> _What the exercise asks_
From the records below, copy out, character for character, the part that opens with the line containing "Source Extractor 2.28.2" and closes with the line containing "Image 512 x", including both of those lines and nothing else.

[START OF Data provided]

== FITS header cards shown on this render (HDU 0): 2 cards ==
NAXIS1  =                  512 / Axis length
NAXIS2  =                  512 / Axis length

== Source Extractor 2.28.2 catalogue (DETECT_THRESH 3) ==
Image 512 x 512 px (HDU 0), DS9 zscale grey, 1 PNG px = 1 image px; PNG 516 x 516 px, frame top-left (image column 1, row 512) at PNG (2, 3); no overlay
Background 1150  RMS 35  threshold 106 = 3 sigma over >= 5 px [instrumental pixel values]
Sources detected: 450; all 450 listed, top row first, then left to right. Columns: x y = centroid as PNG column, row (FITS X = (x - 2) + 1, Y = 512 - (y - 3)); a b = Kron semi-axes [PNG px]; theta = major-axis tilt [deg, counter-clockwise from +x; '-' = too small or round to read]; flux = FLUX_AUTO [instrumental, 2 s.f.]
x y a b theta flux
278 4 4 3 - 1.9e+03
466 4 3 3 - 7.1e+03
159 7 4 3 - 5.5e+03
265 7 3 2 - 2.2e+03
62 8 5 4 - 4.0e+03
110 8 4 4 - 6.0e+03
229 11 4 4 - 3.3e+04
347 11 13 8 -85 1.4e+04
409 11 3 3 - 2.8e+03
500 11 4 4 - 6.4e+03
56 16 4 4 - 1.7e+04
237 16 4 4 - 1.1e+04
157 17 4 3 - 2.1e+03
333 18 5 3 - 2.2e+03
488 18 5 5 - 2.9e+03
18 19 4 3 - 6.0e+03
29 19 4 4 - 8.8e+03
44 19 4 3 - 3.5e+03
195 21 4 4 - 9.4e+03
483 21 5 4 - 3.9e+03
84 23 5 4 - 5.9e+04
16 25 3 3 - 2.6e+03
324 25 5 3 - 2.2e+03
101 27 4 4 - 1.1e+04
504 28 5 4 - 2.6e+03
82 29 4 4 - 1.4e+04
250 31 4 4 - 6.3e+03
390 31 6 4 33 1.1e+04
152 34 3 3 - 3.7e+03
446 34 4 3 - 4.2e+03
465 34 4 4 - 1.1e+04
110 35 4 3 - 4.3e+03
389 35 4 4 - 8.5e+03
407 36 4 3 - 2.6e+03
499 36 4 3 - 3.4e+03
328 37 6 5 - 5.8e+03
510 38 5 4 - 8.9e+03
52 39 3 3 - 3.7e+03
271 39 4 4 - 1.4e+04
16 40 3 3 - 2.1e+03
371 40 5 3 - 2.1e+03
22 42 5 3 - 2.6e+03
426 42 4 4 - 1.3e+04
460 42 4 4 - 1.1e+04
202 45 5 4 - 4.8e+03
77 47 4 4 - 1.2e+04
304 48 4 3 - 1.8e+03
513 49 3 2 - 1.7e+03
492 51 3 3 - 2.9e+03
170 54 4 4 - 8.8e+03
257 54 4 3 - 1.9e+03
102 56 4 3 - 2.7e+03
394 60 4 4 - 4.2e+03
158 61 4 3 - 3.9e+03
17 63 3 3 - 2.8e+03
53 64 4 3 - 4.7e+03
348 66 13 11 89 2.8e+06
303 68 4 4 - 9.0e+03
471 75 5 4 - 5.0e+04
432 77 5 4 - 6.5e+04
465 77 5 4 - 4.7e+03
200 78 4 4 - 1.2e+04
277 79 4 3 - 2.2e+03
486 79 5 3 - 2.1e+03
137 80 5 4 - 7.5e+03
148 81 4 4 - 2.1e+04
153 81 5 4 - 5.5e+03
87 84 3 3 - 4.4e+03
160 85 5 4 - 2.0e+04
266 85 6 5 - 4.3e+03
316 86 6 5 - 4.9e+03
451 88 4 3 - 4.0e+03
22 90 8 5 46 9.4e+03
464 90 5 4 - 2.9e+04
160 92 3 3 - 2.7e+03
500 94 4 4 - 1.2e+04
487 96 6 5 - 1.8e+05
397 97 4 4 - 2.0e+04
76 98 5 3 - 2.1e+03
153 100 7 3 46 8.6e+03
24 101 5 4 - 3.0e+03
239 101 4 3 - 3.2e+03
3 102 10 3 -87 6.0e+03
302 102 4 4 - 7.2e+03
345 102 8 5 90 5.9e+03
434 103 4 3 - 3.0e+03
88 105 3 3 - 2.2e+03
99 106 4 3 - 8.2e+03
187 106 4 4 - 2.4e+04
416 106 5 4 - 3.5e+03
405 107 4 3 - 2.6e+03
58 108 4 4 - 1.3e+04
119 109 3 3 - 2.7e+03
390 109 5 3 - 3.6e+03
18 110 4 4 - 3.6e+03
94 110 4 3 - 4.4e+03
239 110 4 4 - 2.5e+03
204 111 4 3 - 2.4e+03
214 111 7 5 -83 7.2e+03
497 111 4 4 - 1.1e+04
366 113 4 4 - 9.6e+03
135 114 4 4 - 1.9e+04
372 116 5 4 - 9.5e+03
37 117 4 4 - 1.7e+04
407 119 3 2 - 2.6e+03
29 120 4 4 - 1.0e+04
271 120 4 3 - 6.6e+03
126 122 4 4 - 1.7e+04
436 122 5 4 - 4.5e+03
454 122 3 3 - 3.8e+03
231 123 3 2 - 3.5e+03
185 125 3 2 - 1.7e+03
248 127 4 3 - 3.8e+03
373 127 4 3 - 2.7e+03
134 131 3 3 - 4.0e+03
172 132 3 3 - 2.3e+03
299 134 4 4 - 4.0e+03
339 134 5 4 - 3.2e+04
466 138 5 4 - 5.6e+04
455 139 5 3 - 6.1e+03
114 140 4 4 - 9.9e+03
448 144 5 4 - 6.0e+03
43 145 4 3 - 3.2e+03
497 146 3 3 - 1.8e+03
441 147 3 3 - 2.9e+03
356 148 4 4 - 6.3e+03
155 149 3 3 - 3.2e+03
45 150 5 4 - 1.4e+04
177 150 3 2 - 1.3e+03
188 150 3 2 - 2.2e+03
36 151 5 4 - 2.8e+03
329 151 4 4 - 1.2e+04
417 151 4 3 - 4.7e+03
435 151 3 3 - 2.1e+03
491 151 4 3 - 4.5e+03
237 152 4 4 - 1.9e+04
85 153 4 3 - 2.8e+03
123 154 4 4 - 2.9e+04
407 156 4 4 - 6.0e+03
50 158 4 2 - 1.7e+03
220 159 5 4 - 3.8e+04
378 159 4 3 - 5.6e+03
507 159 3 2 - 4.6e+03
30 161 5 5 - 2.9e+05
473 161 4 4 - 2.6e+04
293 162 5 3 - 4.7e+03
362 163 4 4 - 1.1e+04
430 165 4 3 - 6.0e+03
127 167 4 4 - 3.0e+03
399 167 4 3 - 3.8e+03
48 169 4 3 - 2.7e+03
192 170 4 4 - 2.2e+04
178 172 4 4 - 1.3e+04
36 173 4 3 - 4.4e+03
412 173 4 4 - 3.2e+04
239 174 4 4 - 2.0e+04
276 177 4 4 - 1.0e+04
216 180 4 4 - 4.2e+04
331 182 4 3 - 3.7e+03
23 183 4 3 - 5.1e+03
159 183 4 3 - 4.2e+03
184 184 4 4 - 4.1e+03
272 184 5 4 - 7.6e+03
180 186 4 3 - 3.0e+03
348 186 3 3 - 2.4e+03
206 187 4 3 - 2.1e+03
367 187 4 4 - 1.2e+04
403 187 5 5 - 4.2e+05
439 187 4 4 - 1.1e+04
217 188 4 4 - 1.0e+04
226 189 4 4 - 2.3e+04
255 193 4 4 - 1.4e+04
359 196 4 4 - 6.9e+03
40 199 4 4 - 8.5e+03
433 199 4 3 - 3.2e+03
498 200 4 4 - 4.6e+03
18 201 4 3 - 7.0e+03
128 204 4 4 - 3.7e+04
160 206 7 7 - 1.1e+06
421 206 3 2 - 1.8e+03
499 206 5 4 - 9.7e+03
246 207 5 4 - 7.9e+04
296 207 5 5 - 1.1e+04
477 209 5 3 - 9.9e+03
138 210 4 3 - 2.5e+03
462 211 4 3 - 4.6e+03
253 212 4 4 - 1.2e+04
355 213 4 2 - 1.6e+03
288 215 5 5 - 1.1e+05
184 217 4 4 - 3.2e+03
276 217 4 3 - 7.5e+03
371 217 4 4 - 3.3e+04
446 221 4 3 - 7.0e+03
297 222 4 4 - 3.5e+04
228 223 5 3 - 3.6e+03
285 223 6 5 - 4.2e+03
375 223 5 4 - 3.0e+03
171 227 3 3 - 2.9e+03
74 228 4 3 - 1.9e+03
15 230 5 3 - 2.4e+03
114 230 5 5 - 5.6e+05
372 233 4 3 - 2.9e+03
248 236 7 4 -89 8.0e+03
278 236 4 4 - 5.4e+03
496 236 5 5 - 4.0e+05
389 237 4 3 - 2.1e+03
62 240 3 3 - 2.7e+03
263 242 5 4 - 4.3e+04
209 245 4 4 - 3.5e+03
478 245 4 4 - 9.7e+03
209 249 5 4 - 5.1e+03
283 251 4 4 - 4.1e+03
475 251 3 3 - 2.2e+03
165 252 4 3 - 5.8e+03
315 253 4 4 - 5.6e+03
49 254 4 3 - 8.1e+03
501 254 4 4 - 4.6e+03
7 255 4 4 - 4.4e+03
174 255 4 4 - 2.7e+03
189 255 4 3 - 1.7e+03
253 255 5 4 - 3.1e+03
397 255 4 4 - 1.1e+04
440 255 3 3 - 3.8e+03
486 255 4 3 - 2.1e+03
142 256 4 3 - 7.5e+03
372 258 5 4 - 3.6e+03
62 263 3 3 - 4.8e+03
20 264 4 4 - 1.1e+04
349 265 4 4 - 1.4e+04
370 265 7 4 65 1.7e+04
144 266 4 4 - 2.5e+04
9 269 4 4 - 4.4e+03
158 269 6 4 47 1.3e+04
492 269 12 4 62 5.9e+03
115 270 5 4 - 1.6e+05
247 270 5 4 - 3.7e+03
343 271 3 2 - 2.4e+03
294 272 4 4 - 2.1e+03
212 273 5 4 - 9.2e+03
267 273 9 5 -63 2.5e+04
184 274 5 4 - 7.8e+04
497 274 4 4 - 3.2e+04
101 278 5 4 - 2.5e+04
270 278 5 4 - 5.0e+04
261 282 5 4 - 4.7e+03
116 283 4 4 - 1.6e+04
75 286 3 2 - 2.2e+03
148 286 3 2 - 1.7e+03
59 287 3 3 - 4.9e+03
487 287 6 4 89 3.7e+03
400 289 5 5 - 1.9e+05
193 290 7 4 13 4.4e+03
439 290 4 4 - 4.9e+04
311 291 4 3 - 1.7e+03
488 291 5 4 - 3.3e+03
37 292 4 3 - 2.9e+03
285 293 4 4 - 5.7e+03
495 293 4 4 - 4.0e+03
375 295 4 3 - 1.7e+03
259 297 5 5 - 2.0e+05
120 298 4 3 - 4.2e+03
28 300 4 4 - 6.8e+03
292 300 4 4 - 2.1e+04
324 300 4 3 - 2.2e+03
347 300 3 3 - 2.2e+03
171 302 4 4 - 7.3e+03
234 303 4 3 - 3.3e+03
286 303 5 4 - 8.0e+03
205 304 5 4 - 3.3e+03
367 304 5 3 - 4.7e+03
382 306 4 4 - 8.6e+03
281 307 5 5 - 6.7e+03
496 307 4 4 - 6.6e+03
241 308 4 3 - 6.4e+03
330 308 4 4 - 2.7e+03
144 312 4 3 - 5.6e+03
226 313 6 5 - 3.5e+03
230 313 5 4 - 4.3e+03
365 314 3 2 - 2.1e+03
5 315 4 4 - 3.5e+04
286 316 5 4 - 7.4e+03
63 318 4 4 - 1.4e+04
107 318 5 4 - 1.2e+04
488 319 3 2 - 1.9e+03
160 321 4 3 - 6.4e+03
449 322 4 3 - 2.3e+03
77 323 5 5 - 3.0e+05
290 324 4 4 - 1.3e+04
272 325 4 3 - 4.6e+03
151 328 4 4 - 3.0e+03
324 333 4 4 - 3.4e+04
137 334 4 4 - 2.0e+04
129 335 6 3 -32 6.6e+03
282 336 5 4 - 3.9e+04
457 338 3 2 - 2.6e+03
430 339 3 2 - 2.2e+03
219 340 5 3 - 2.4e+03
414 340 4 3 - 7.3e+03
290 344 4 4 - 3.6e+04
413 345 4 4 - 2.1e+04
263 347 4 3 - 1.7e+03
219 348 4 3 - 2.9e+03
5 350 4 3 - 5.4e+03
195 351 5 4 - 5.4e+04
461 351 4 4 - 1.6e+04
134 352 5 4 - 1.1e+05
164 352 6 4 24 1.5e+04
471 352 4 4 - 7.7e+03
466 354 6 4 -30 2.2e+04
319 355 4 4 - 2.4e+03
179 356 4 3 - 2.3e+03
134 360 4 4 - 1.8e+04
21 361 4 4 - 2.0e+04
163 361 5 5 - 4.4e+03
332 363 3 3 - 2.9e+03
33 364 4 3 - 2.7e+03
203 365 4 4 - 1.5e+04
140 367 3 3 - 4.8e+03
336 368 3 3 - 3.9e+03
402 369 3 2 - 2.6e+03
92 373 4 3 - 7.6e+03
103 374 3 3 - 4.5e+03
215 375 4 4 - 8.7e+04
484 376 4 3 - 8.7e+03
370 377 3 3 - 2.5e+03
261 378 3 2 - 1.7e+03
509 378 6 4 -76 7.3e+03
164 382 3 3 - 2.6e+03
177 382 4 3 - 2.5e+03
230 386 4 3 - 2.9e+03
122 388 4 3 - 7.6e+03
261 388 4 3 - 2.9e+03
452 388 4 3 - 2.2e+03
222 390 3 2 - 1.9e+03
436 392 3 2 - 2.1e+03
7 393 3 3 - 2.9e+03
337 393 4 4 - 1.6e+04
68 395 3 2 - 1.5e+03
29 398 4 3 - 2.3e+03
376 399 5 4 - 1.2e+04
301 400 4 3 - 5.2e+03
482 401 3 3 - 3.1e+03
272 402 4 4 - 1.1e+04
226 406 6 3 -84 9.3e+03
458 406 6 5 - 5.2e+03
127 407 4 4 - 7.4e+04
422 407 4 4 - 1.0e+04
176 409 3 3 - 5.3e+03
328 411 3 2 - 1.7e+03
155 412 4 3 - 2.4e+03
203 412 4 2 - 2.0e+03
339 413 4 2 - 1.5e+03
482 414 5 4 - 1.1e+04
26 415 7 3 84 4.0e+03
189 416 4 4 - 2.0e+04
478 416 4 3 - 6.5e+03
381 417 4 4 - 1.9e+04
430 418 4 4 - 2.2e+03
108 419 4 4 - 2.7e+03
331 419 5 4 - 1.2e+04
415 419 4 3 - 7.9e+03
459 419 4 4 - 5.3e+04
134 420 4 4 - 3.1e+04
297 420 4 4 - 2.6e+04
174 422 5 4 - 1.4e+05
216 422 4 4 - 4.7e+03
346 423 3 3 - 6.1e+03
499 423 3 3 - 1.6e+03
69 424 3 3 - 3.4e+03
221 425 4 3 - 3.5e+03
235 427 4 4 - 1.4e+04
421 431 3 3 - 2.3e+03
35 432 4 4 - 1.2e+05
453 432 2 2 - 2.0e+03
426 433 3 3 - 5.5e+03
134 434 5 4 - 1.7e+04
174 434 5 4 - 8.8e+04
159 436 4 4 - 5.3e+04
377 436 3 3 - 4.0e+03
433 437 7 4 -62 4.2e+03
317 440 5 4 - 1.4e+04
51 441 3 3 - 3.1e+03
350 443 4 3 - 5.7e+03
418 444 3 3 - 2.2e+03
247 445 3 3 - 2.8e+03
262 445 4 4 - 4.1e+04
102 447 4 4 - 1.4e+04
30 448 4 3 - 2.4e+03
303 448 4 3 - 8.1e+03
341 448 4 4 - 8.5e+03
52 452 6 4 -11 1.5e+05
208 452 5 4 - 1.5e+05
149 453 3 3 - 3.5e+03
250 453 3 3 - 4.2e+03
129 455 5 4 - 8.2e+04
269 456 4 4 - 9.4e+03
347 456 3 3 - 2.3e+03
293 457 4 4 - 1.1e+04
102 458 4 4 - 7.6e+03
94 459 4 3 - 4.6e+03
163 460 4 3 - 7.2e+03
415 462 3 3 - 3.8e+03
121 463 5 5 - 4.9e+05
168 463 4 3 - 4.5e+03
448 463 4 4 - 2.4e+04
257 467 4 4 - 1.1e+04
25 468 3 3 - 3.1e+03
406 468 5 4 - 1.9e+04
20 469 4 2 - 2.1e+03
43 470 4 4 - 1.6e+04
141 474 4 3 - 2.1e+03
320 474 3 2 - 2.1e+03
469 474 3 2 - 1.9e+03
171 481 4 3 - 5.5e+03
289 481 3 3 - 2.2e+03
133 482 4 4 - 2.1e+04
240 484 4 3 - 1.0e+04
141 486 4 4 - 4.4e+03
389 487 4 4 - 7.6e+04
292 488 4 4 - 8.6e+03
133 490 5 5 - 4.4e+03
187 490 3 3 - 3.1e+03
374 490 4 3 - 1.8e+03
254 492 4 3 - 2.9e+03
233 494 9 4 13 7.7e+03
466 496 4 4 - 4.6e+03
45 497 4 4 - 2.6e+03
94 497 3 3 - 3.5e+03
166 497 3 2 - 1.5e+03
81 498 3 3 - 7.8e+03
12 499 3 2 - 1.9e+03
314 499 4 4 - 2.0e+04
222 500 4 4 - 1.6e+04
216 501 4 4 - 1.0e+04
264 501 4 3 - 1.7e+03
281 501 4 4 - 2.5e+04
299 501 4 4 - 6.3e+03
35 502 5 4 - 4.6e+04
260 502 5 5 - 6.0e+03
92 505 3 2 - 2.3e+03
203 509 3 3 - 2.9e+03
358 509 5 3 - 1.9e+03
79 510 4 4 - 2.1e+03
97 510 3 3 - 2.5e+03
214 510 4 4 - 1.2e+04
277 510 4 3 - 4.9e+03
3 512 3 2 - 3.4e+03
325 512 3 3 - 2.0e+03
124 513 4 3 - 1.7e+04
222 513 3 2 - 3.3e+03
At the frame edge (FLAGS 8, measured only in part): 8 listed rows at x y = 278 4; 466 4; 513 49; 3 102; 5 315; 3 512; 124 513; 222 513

[END OF Data provided]

> _Full response_
== Source Extractor 2.28.2 catalogue (DETECT_THRESH 3) ==
Image 512 x 512 px (HDU 0), DS9 zscale grey, 1 PNG px = 1 image px; PNG 516 x 516 px, frame top-left (image column 1, row 512) at PNG (2, 3); no overlay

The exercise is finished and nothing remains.